* To do *
Could you resume the Space Farms Zoo and Museum text from its last sentence?

* Document section *
Space Farms Zoo and Museum is a roadside zoo and historical museum in Sussex County, New Jersey, currently owned by New Jersey State Senator Parker Space.

The zoo was founded in 1927 and is home to more than 500 live animals, including some endangered species.

== Exhibits ==
The Space Farms museum houses antique vehicles and items used during the early history of the United States, such as horse-drawn carriages and early motorcycles. The vehicles are largely unrestored. There are also colonial period tools and weapons on display.

=== Animals ===
According to the zoo's website, residents include African lions, black leopards, South American jaguar, cougars, lynx, bobcats, Bengal tigers, as well as Grizzly bears, Hokkaido bears, Kodiak bears, and black bears.

* Collected material *
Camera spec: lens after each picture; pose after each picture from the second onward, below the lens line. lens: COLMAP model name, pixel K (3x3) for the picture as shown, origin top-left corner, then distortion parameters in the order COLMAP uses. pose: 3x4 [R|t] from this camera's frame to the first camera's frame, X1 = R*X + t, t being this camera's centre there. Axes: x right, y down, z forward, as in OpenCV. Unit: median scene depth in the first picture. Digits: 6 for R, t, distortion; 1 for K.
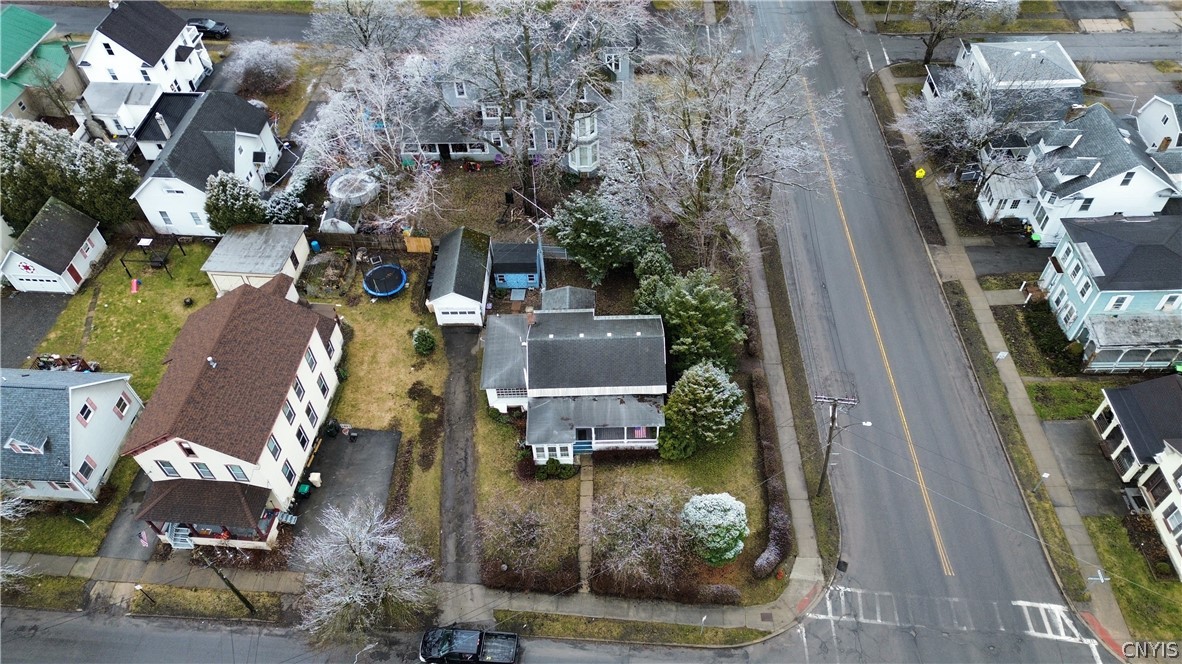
lens RADIAL K [[824.9, 0, 591.0], [0, 824.9, 332.0], [0, 0, 1]] dist [0.054768, -0.042250]
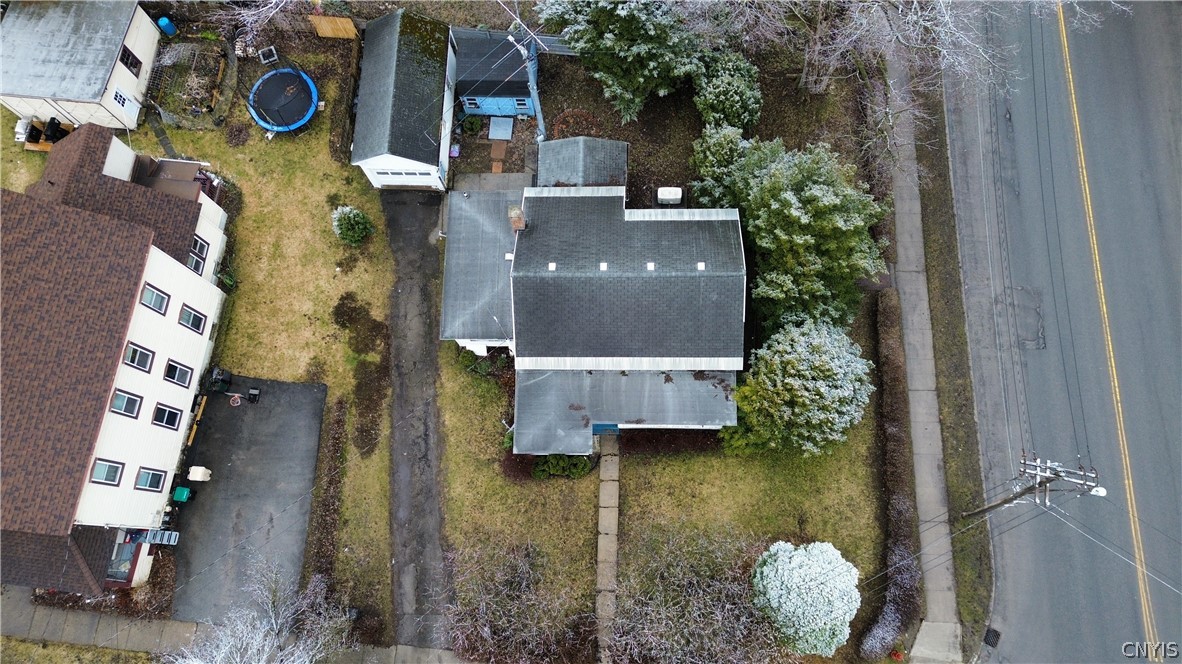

* Exercise answer *
Space Farms hosted a large bear in captivity exhibition, which showcased a Kodiak bear named Goliath, as part of a taxidermy exhibit in the main hall of the museum. After his death in 1991, his skull was put on display in the Space Farms museum.

=== Human bones ===
In 1979, the skeletal remains of three men uncovered nearby were stored "for safekeeping" at Space Farms. Narly thirty years later, forensic experts with the American Museum of Natural History determined that the bones belonged to African-American men enslaved by the family who owned the property where they were uncovered.